Se non altro, una volta, fuori dai locali avevano il coraggio di scrivere che non erano ammessi neri o ebrei o idioti. Che dire, forse era più onesto il: “Tu qui non puoi entrare” rispetto a: “Io lo metterei pure lo scivolo, ma se faccio un lavoro, poi il Comune mi obbligherebbe a ristrutturare tutto”.
Certo, i soldi mancano, ma spesso la volontà di più.
Siamo interessati ai cambiamenti solo quando questi sono immaginari: quel genere di cambiamenti che dovrebbero piovere dall’alto di uno Stato inteso come altro da noi.
Ma le cose non cambieranno mai, perché lo Stato siamo noi.
Anzi, lo Stato SIETE VOI, “razza superiore”!
Siete voi che non volete cambiare davvero!
Esagero? Davvero?
Provate a smentirmi.
Andate nel vostro pub preferito e chiedete al gestore se è disposto a mettere un piccolo scivolo per permettere l’accesso alla vostra amica Engy.
Chiedete al proprietario della vostra amata pizzeria di farvi vedere il bagno per disabili, perché volete portarmi a cena e, se non è accessibile, o se è trasformato in magazzino, chiedete di sistemarlo.

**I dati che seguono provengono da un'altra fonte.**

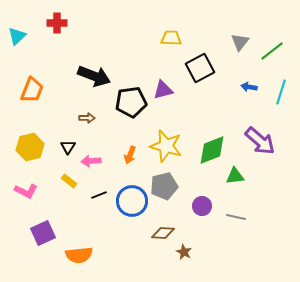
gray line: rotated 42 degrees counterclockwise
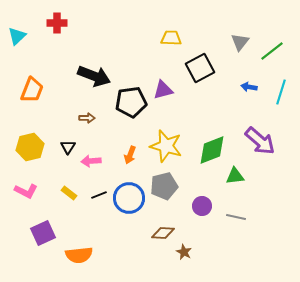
yellow rectangle: moved 12 px down
blue circle: moved 3 px left, 3 px up
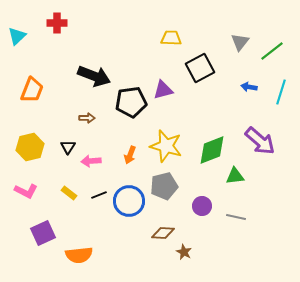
blue circle: moved 3 px down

Tornate a casa vostra, guardatevi bene intorno e chiedetevi cosa dovete sistemare per invitarmi a cena.
Provateci almeno, e vi renderete conto che tutti hanno delle scuse accettabili per non cambiare le cose, voi compresi.
Non è forse questo il razzismo? Non state forse permettendo che vengano discriminate delle persone sulla base delle loro caratteristiche fisiche? Non state negando l’accesso al vostro mondo a qualcuno, solo perché è diverso da voi?
E’ davvero tanto peggio il Neonazismo rispetto al Perbenismo indignato di chi non fa nulla per cambiare?
Lo Stato è là e non saranno dieci Saggi a tempo determinato a cambiare le cose.
Quelle sporche sono le vostre mani, solo che io non sono mica Gesù Cristo che non le manda a dire a Ponzio Pilato.
Non vi sto chiedendo di cambiare da soli il mondo. Vi sto chiedendo di guardarvi intorno con i miei occhi e di ricordare che ogni volta che non dite nulla al proprietario del pub, della pizzeria, della gelateria, della jeanseria … o al parroco, state di fatto sottoscrivendo un sistema che tecnicamente considerate sbagliato.
Vi sto dicendo che ogni volta che entrate in un locale ove io non posso entrare, state sostenendo che il mondo vi va bene così.
Lo so che al gestore costa chiamare il falegname e farsi mettere una pedana in legno - che essendo rimovibile, non richiede nemmeno comunicazione di ristrutturazione al Comune. Sì dà però il caso che a me costi tantissimo non poter andare dove andate voi: costa l'integrazione.
Vi ricordo che i membri delle SS erano pochi, ma nazisti erano pure coloro che stavano a guardare senza dire nulla.
Da sola non posso fare molto, perché appartengo a una minoranza, ricordate?
Dimostrate di essere davvero superiori e non consideratevi esentati dal fare qualcosa. A volte, basta continuare a rompere le palle tutti assieme per cambiare la realtà: provate a fare il mio nome a Ferrovie Nord e vedrete che non dico bugie.